You’ve read us yakking about Alias enough on here by now, I’m sure. But a comic that you might be less aware of, one that got even less of a chance to fully establish itself, was Bendis’ follow-up series, The Pulse. After inadvertently bringing Alias to a natural end point, he shuffled Jessica Jones and Luke Cage over to a new series and setup, where Jessica would work alongside Ben Urich and Kat Farrell at the Daily Bugle. It was a nice idea – not least because it involved putting Jessica and Urich, two of Marvel’s best characters, in the same comic – but managed to find itself caught up in crossovers and tie-ins (not to mention stuck with a rotating cast of artists – all strong in ability, but it led to an unconsistent “feel”) for almost the entirety of its run. Only with its last arc, Fear – which culminated in this, the penultimate issue of the series before the lead couple would move over again to New Avengers – did it really manage to do the kind of story you suspect it was always designed to.
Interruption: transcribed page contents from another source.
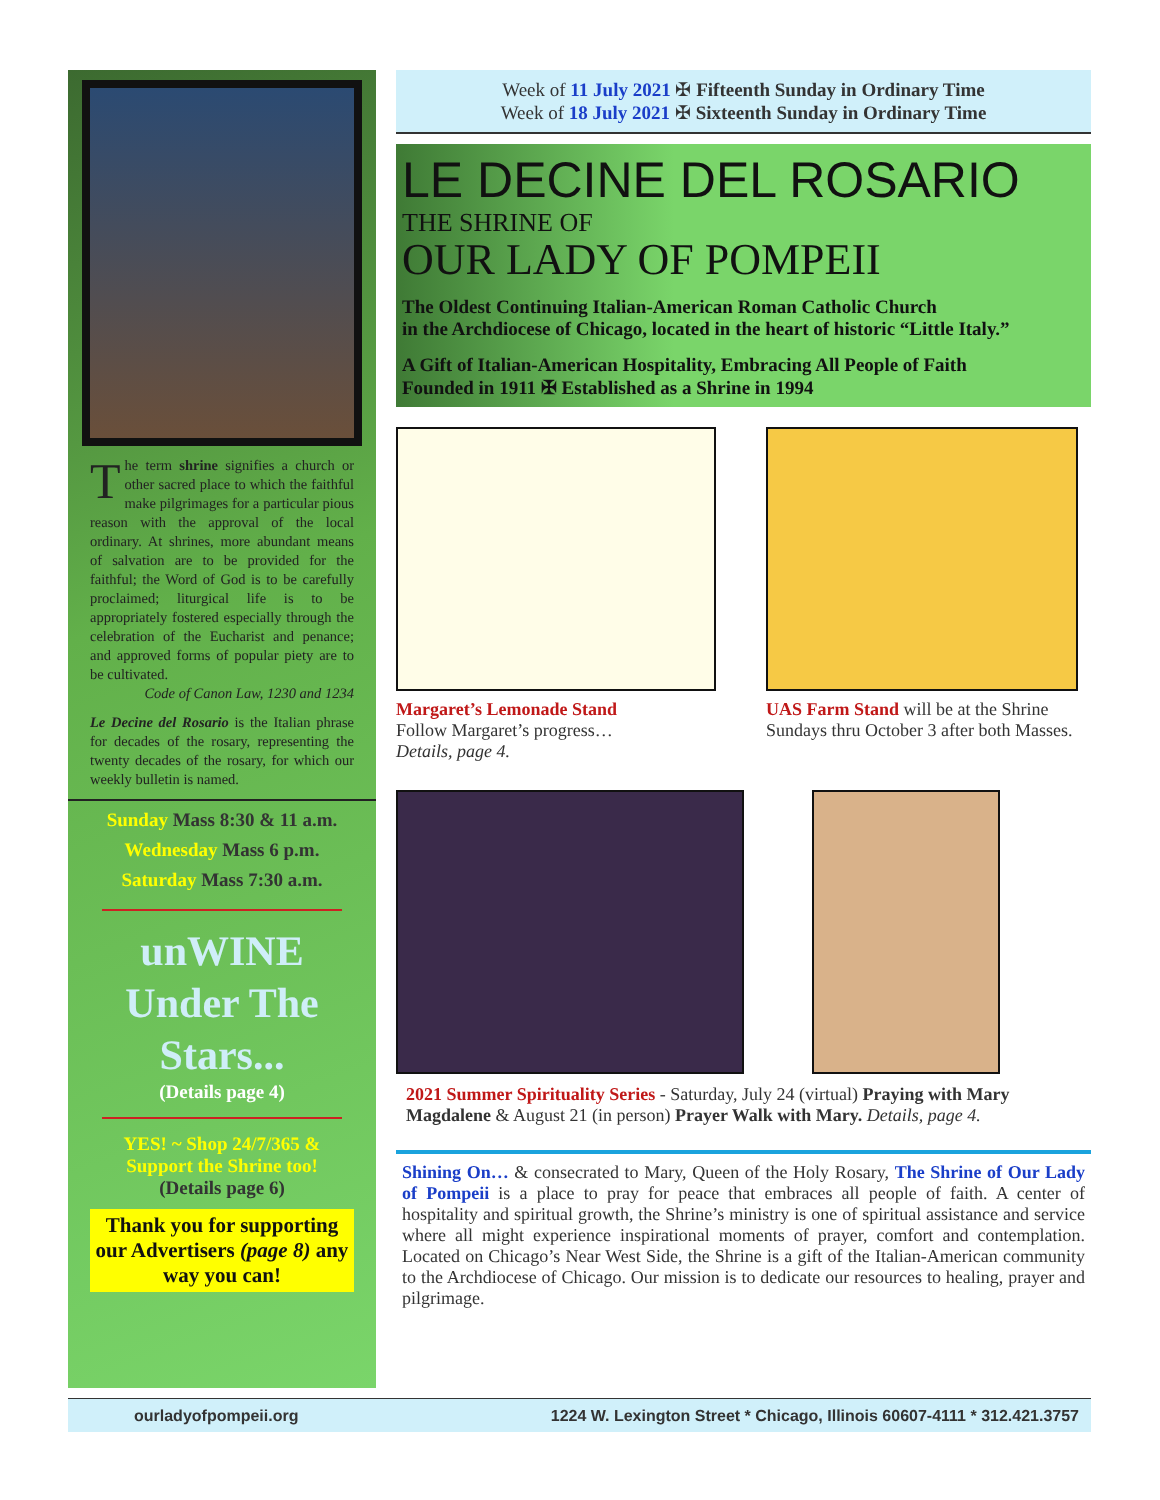The term shrine signifies a church or other sacred place to which the faithful make pilgrimages for a particular pious reason with the approval of the local ordinary. At shrines, more abundant means of salvation are to be provided for the faithful; the Word of God is to be carefully proclaimed; liturgical life is to be appropriately fostered especially through the celebration of the Eucharist and penance; and approved forms of popular piety are to be cultivated.
Code of Canon Law, 1230 and 1234
Le Decine del Rosario is the Italian phrase for decades of the rosary, representing the twenty decades of the rosary, for which our weekly bulletin is named.
Sunday Mass 8:30 & 11 a.m.
Wednesday Mass 6 p.m.
Saturday Mass 7:30 a.m.
unWINE
Under The
Stars...
(Details page 4)
YES! ~ Shop 24/7/365 &
Support the Shrine too!
(Details page 6)
Thank you for supporting our Advertisers (page 8) any way you can!
Week of 11 July 2021 ✠ Fifteenth Sunday in Ordinary Time
Week of 18 July 2021 ✠ Sixteenth Sunday in Ordinary Time
LE DECINE DEL ROSARIO
THE SHRINE OF
OUR LADY OF POMPEII
The Oldest Continuing Italian-American Roman Catholic Church
in the Archdiocese of Chicago, located in the heart of historic “Little Italy.”
A Gift of Italian-American Hospitality, Embracing All People of Faith
Founded in 1911 ✠ Established as a Shrine in 1994
Margaret’s Lemonade Stand
Follow Margaret’s progress…
Details, page 4.
UAS Farm Stand will be at the Shrine Sundays thru October 3 after both Masses.
2021 Summer Spirituality Series - Saturday, July 24 (virtual) Praying with Mary Magdalene & August 21 (in person) Prayer Walk with Mary. Details, page 4.
Shining On… & consecrated to Mary, Queen of the Holy Rosary, The Shrine of Our Lady of Pompeii is a place to pray for peace that embraces all people of faith. A center of hospitality and spiritual growth, the Shrine’s ministry is one of spiritual assistance and service where all might experience inspirational moments of prayer, comfort and contemplation. Located on Chicago’s Near West Side, the Shrine is a gift of the Italian-American community to the Archdiocese of Chicago. Our mission is to dedicate our resources to healing, prayer and pilgrimage.
ourladyofpompeii.org 1224 W. Lexington Street * Chicago, Illinois 60607-4111 * 312.421.3757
By this point, however, Jessica had already angrily quit the Bugle, meaning that the series’ setup lasted for an even shorter time than its publication. As such, although there’s a linking thread involving the paper trying to cover Jessica and Luke’s baby’s birth, the issue’s pretty much split down the middle between the “main” plot – that of said birth – and one involving Urich. The Jessica scenes – wrapping up a story that is essentially a little coda to Alias itself – are good, particularly a nice moment where Ms. Marvel is made to recount the circumstances of her own… offspring (a neat bit of meta-commentary by Bendis on a controversial and best-forgotten moment in Carol’s history), but if truth be told, it’s not the primary plotline that makes this such an unmissable issue. Rather, it’s the subplot, involving Ben Urich tracking down a rather pathetic, fallen C-list hero called D-Man, and learning just how far it’s possible for the heroes that the MU’s citizens take for granted to fall.
I didn’t know the character before this arc – his schtick is that he’s a former wrestler and massive Daredevil fan, who dresses in a replica of DD’s old yellow costume and a Wolverine mask – but his story as portrayed in this issue is devastatingly touching. Ravaged by a mental illness that leads him to believe he’s on a “quest” to retrieve seven “Infinity Gems” (actually trinkets almost unwittingly stolen from jewellery stores), he’s living in a sewer off scraps of food. His earnestness in the face of his horrendous situation is deeply poignant – and rendered quite superbly in the facial expressions drawn by the welcome-returning Michael Gaydos, who’s possibly never been better than in these scenes – and Bendis’ mastery is in having this poor, wretched soul be discovered by Ben Urich. Not only does this allow for a splendid piece of pontificating narration from the journalist, but it makes for a warm – yet still quite sad – conclusion as he gets his friend Matt Murdock to intervene. Maybe this wouldn’t get everyone the way it seems to strike at me – I suppose different “issues” are meaningful to different people – but by gum it’s difficult reading, yet at the same time a rare and welcome musing on a topic rarely explored in this medium.
There are many who write off Bendis purely on the strength of reading the type of comic he’s generally weakest at (i.e. Marvel’s big summer crossovers, or his first attempt at “doing” the Avengers). But it’s hard to deny, when he writes a story as moving, powerful and rooted in humanity as this, that he’s capable of standing up there with the best of this generation of creators. It’s partly the fact that he does something that so few other writers would have thought to do, as much as it is the compassionate and innately empathetic execution. It’s a shame that The Pulse was so short-lived, considering the story potential it held, but I’m thankful that we at least got another quick shot of that Bendis/Gaydos magic.